Here is the photo taken by R.E. Anderson along the Little Orleans setoff tracks in May 1974. This picture shows how the tracks were layed out. Photos like this one are very rare since the WM West Sub ran through remote, hard to get to areas. The WM also didn't run very many trains compared to the larger number that ran on the B&O just across the river. This is WM train AJ-3. It was one of the high-priority "Alpha Jet" train that ran between the Reading RR and the P&WV RR at Connellsville, PA. This photo is pictured on the September 2003 page of the Western Maryland Historical Society calander.


To order this calender which contains the photo pictured above click HERE .

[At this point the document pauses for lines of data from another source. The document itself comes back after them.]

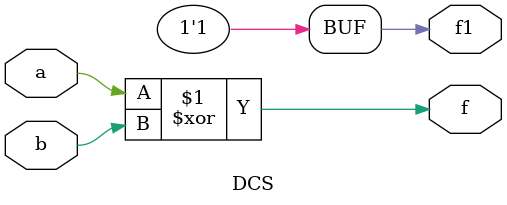
<source format=v>
module DCS(
    input a,
    input b,
    output f,
    output f1
);
assign f = a^b;
assign f1 = 1'b1;
endmodule

</source>
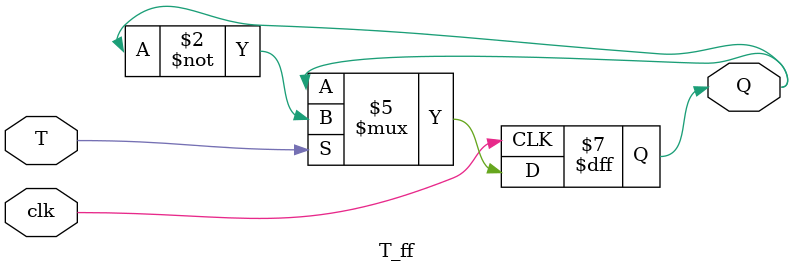
<source format=v>
module T_ff (
    input T,
    input clk,
    output reg Q);
    initial begin
        Q = 0;  
    end

    always @(posedge clk) begin
        if (T)
            Q <= ~Q;
        else
            Q <= Q;
    end
endmodule

     

</source>
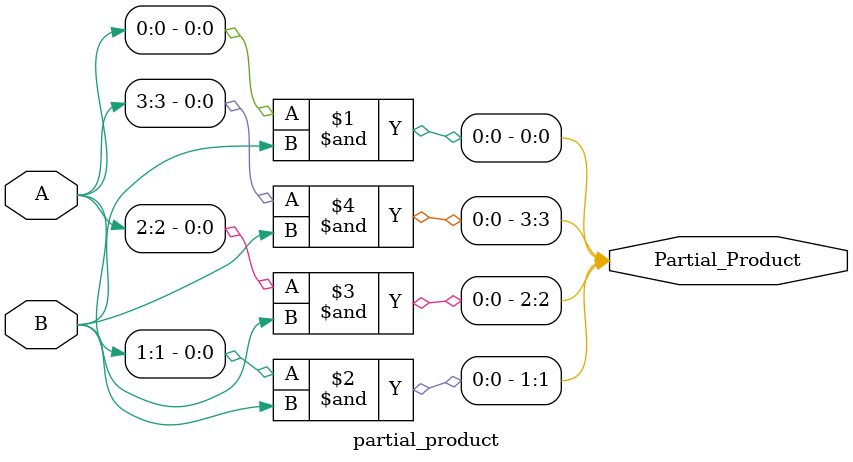
<source format=v>
`timescale 1ns / 1ps

module partial_product (A, B, Partial_Product);
	input [3:0] A;
	input B;
	
	output [3:0] Partial_Product;
	
	assign Partial_Product[0] = A[0]& B;
	assign Partial_Product[1] = A[1]& B;
	assign Partial_Product[2] = A[2]& B;
	assign Partial_Product[3] = A[3]& B;
	
endmodule


</source>
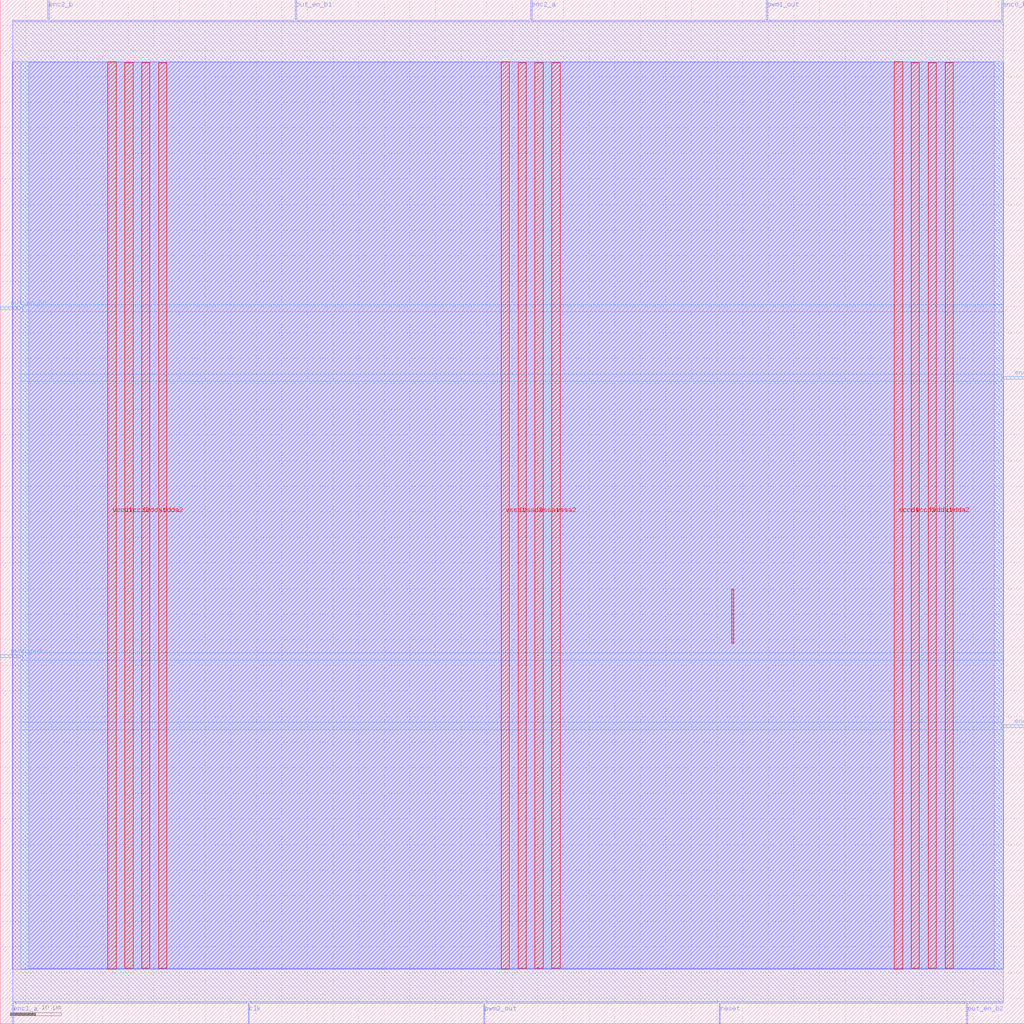
<source format=lef>
VERSION 5.7 ;
  NOWIREEXTENSIONATPIN ON ;
  DIVIDERCHAR "/" ;
  BUSBITCHARS "[]" ;
MACRO rgb_mixer
  CLASS BLOCK ;
  FOREIGN rgb_mixer ;
  ORIGIN 0.000 0.000 ;
  SIZE 200.000 BY 200.000 ;
  PIN clk
    DIRECTION INPUT ;
    USE SIGNAL ;
    PORT
      LAYER met2 ;
        RECT 48.390 0.000 48.670 4.000 ;
    END
  END clk
  PIN enc0_a
    DIRECTION INPUT ;
    USE SIGNAL ;
    PORT
      LAYER met3 ;
        RECT 196.000 125.840 200.000 126.440 ;
    END
  END enc0_a
  PIN enc0_b
    DIRECTION INPUT ;
    USE SIGNAL ;
    PORT
      LAYER met2 ;
        RECT 195.590 196.000 195.870 200.000 ;
    END
  END enc0_b
  PIN enc1_a
    DIRECTION INPUT ;
    USE SIGNAL ;
    PORT
      LAYER met2 ;
        RECT 2.390 0.000 2.670 4.000 ;
    END
  END enc1_a
  PIN enc1_b
    DIRECTION INPUT ;
    USE SIGNAL ;
    PORT
      LAYER met3 ;
        RECT 196.000 57.840 200.000 58.440 ;
    END
  END enc1_b
  PIN enc2_a
    DIRECTION INPUT ;
    USE SIGNAL ;
    PORT
      LAYER met2 ;
        RECT 103.590 196.000 103.870 200.000 ;
    END
  END enc2_a
  PIN enc2_b
    DIRECTION INPUT ;
    USE SIGNAL ;
    PORT
      LAYER met2 ;
        RECT 9.290 196.000 9.570 200.000 ;
    END
  END enc2_b
  PIN out_en_b0
    DIRECTION OUTPUT TRISTATE ;
    USE SIGNAL ;
    PORT
      LAYER met3 ;
        RECT 0.000 139.440 4.000 140.040 ;
    END
  END out_en_b0
  PIN out_en_b1
    DIRECTION OUTPUT TRISTATE ;
    USE SIGNAL ;
    PORT
      LAYER met2 ;
        RECT 57.590 196.000 57.870 200.000 ;
    END
  END out_en_b1
  PIN out_en_b2
    DIRECTION OUTPUT TRISTATE ;
    USE SIGNAL ;
    PORT
      LAYER met2 ;
        RECT 188.690 0.000 188.970 4.000 ;
    END
  END out_en_b2
  PIN pwm0_out
    DIRECTION OUTPUT TRISTATE ;
    USE SIGNAL ;
    PORT
      LAYER met3 ;
        RECT 0.000 71.440 4.000 72.040 ;
    END
  END pwm0_out
  PIN pwm1_out
    DIRECTION OUTPUT TRISTATE ;
    USE SIGNAL ;
    PORT
      LAYER met2 ;
        RECT 149.590 196.000 149.870 200.000 ;
    END
  END pwm1_out
  PIN pwm2_out
    DIRECTION OUTPUT TRISTATE ;
    USE SIGNAL ;
    PORT
      LAYER met2 ;
        RECT 94.390 0.000 94.670 4.000 ;
    END
  END pwm2_out
  PIN reset
    DIRECTION INPUT ;
    USE SIGNAL ;
    PORT
      LAYER met2 ;
        RECT 140.390 0.000 140.670 4.000 ;
    END
  END reset
  PIN vccd1
    DIRECTION INOUT ;
    USE POWER ;
    PORT
      LAYER met4 ;
        RECT 174.640 10.640 176.240 187.920 ;
    END
  END vccd1
  PIN vccd1
    DIRECTION INOUT ;
    USE POWER ;
    PORT
      LAYER met4 ;
        RECT 21.040 10.640 22.640 187.920 ;
    END
  END vccd1
  PIN vssd1
    DIRECTION INOUT ;
    USE GROUND ;
    PORT
      LAYER met4 ;
        RECT 97.840 10.640 99.440 187.920 ;
    END
  END vssd1
  PIN vccd2
    DIRECTION INOUT ;
    USE POWER ;
    PORT
      LAYER met4 ;
        RECT 177.940 10.880 179.540 187.680 ;
    END
  END vccd2
  PIN vccd2
    DIRECTION INOUT ;
    USE POWER ;
    PORT
      LAYER met4 ;
        RECT 24.340 10.880 25.940 187.680 ;
    END
  END vccd2
  PIN vssd2
    DIRECTION INOUT ;
    USE GROUND ;
    PORT
      LAYER met4 ;
        RECT 101.140 10.880 102.740 187.680 ;
    END
  END vssd2
  PIN vdda1
    DIRECTION INOUT ;
    USE POWER ;
    PORT
      LAYER met4 ;
        RECT 181.240 10.880 182.840 187.680 ;
    END
  END vdda1
  PIN vdda1
    DIRECTION INOUT ;
    USE POWER ;
    PORT
      LAYER met4 ;
        RECT 27.640 10.880 29.240 187.680 ;
    END
  END vdda1
  PIN vssa1
    DIRECTION INOUT ;
    USE GROUND ;
    PORT
      LAYER met4 ;
        RECT 104.440 10.880 106.040 187.680 ;
    END
  END vssa1
  PIN vdda2
    DIRECTION INOUT ;
    USE POWER ;
    PORT
      LAYER met4 ;
        RECT 184.540 10.880 186.140 187.680 ;
    END
  END vdda2
  PIN vdda2
    DIRECTION INOUT ;
    USE POWER ;
    PORT
      LAYER met4 ;
        RECT 30.940 10.880 32.540 187.680 ;
    END
  END vdda2
  PIN vssa2
    DIRECTION INOUT ;
    USE GROUND ;
    PORT
      LAYER met4 ;
        RECT 107.740 10.880 109.340 187.680 ;
    END
  END vssa2
  OBS
      LAYER li1 ;
        RECT 5.520 10.795 194.120 187.765 ;
      LAYER met1 ;
        RECT 2.370 10.640 195.890 187.920 ;
      LAYER met2 ;
        RECT 2.400 195.720 9.010 196.000 ;
        RECT 9.850 195.720 57.310 196.000 ;
        RECT 58.150 195.720 103.310 196.000 ;
        RECT 104.150 195.720 149.310 196.000 ;
        RECT 150.150 195.720 195.310 196.000 ;
        RECT 2.400 4.280 195.860 195.720 ;
        RECT 2.950 4.000 48.110 4.280 ;
        RECT 48.950 4.000 94.110 4.280 ;
        RECT 94.950 4.000 140.110 4.280 ;
        RECT 140.950 4.000 188.410 4.280 ;
        RECT 189.250 4.000 195.860 4.280 ;
      LAYER met3 ;
        RECT 4.000 140.440 196.000 187.845 ;
        RECT 4.400 139.040 196.000 140.440 ;
        RECT 4.000 126.840 196.000 139.040 ;
        RECT 4.000 125.440 195.600 126.840 ;
        RECT 4.000 72.440 196.000 125.440 ;
        RECT 4.400 71.040 196.000 72.440 ;
        RECT 4.000 58.840 196.000 71.040 ;
        RECT 4.000 57.440 195.600 58.840 ;
        RECT 4.000 10.715 196.000 57.440 ;
      LAYER met4 ;
        RECT 142.895 74.295 143.225 84.825 ;
  END
END rgb_mixer
END LIBRARY


</source>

Here is the Little Orleans "station", that is more of a waiting shed. According to Bill the station survived up until the 80's when it was torn down. The building to the left of the station was the barrel making company that was mentioned above. This station was located just off the overpass on the right in the photos below. (thanks to Jeff Hollis for photo)

Here is the original store at Little Orleans now known as Bill's Place. This building was known as Callahan's Store and was moved to this location from alongside the canal to make way for railroad. This photo was taken in June 1971 by Arthur Bloch. The building burned in the 1990's and was rebuilt as a log cabin shown here as it looks today.

Photo of the WM overpass in Little Orleans next to Bill's Place. (March 2002)

WM overpass at Little Orleans during construction in 1904. This view is from the canal side and can be seen in the foreground. I photographed the overpass much later in March 2002. (thanks to Jeff Hollis for photo)

Looking east fro atop the WM overpass (bridge 130.8) in Little Orleans in 1960. (Ray Wangus Collection of the WMRHS) The crossties are beginning to appear through the worn down dirt here in the March 2002 photo that is also looking east.

Two photos looking east on the WM at Little Orleans in 1968. The first photo shows a boxcar in one of the two sidetracks that were here. The boxcar is being loaded with barrels. The second photo is looking easteast from atopthe the overpass. (1968, Don Biggs photos)



story from Bill

Bill told me a story of when the last train came through Little Orleans. He said the train was a "scrap" train that was pulling up the rails as they went back east. They had stopped at Little Orleans and the conductor came into the store to get a 6-pack. They asked him to ride along so Bill closed the store and hung a sign on the door that read "be back, caught the last train out of town". He said they rode to Hancock stopping at various spots to catch rattle snakes and goof off. He said the crew didn't care, there jobs were being terminated anyway when all the rails were torn up. So once at Hancock he just went to a bar and got a ride back with someone from town.


An old photo of the water tower and water spout along the tracks at Little Orleans. (thanks to Jeff Hollis for photo) The second photo is the remains of the concrete base for the water tower at Little Orleans. The tower was used to fill the tenders for the steam locomotives as water was needed.

This is the WM road crossing at High Germany Road just to the east of Little Orleans. The first photo was taken in June 1970 by Arthur Bloch. In the second photo crossties and rail are still intact at the road crossing. You can see the crossties in the foreground leading away to the crossing. These photos were are looking east towards Indigo Tunnel just 1 mile away.

Looking down High Germany Road towards the WM crossing at Little Orleans,Md. This photo was taken by Arthur Bloch in February 1971.